Scorpions, cockroaches and clawed frogs may sound like ingredients in an ancient recipe for witches' brew. But bringing these animals together in a series of experiments has uncovered a new understanding of a more mundane problem: pesticide resistance in insects. The results of this recent study may help scientists to develop better pesticides—no spell book required.
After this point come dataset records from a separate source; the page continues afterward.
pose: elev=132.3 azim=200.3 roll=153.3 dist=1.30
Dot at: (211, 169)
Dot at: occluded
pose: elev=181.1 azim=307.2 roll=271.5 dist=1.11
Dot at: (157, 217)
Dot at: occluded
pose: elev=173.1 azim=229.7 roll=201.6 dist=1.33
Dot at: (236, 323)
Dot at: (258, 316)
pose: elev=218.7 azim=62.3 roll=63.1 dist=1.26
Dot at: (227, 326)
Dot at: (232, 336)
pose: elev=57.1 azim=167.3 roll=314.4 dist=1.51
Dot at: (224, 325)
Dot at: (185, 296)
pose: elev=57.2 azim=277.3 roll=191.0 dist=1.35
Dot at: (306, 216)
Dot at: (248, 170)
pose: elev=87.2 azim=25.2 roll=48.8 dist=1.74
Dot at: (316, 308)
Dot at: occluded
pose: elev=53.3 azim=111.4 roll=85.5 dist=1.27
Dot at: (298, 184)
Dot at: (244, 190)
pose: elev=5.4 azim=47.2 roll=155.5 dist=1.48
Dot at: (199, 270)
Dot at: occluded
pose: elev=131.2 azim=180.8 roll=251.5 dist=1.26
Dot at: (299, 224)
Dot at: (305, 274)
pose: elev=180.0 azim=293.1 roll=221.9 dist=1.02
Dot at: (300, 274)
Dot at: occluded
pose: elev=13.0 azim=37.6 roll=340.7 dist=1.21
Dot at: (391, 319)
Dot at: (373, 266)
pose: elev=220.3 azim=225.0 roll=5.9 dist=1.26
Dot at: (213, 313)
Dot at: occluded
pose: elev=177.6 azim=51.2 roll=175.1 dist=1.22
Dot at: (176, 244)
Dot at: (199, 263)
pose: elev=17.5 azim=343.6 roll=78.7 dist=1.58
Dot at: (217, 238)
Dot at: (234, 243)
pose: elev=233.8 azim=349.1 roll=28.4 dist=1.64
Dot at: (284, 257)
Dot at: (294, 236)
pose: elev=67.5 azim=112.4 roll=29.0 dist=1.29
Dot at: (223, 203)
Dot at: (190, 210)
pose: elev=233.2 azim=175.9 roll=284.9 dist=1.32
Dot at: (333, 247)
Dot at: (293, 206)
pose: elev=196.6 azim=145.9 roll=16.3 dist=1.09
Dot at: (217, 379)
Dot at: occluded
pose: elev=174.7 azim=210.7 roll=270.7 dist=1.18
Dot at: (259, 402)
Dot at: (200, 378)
Credit: Luis Carlos Jiménez del Río

Scorpions produce a variety of toxins that target different channels and receptors in their prey's neuromuscular systems. Common targets of these toxins are the voltage-gated sodium channels, proteins involved in rapid electrical signaling in nerve and muscle cells. Most organisms have a broad array of sodium channel variants with different specific properties, and some scorpion toxins selectively affect certain types of channels. For example, certain toxins are effective in insects but not in mammals. As a result, some of these toxins are valuable in the creation of insecticides. Unfortunately, over time, insects become resistant to toxins that target sodium channels. A research group led by Ke Dong (Michigan State University, East Lansing) set out to examine the mechanisms underlying the selectivity of scorpion toxin effects on insect sodium channels. Dong hopes the findings will help researchers to develop better insecticides and alternatives to control resistant pests. “Investigating the venom's effect on the voltage-gated sodium channel could provide valuable information for designing new insecticides that work by selectively targeting insect sodium channels,” he said in a press release.

First, the researchers isolated and produced a highly potent variant of an insect-selective toxin from the Israeli desert scorpion, Leiurus quinquestriatus hebraeus. Next, they engineered oocytes from clawed frogs (Xenopus) to express sodium channels from German cockroaches (Blattella germanica). They then investigated the interaction between the toxin and the sodium channel (J. Biol. Chem. 286, 15781–15788; 2011).

They identified one sodium channel variant that was extremely sensitive to the scorpion toxin. Comparing it with other less-sensitive variants, they found several amino acid changes in the channel's protein sequence that had affected its sensitivity to scorpion toxin. One of these changes, in the voltage-sensing module of domain III of the pore-forming α-subunit, was responsible for the hypersensitivity of this channel variant to scorpion toxin. Additionally, they found that changes to other specific amino acids in the channel's protein sequence increased the channel's toxin sensitivity. The results elucidate the mechanism underlying sodium channel sensitivity to scorpion toxin, information that could be exploited to produce more effective pesticides.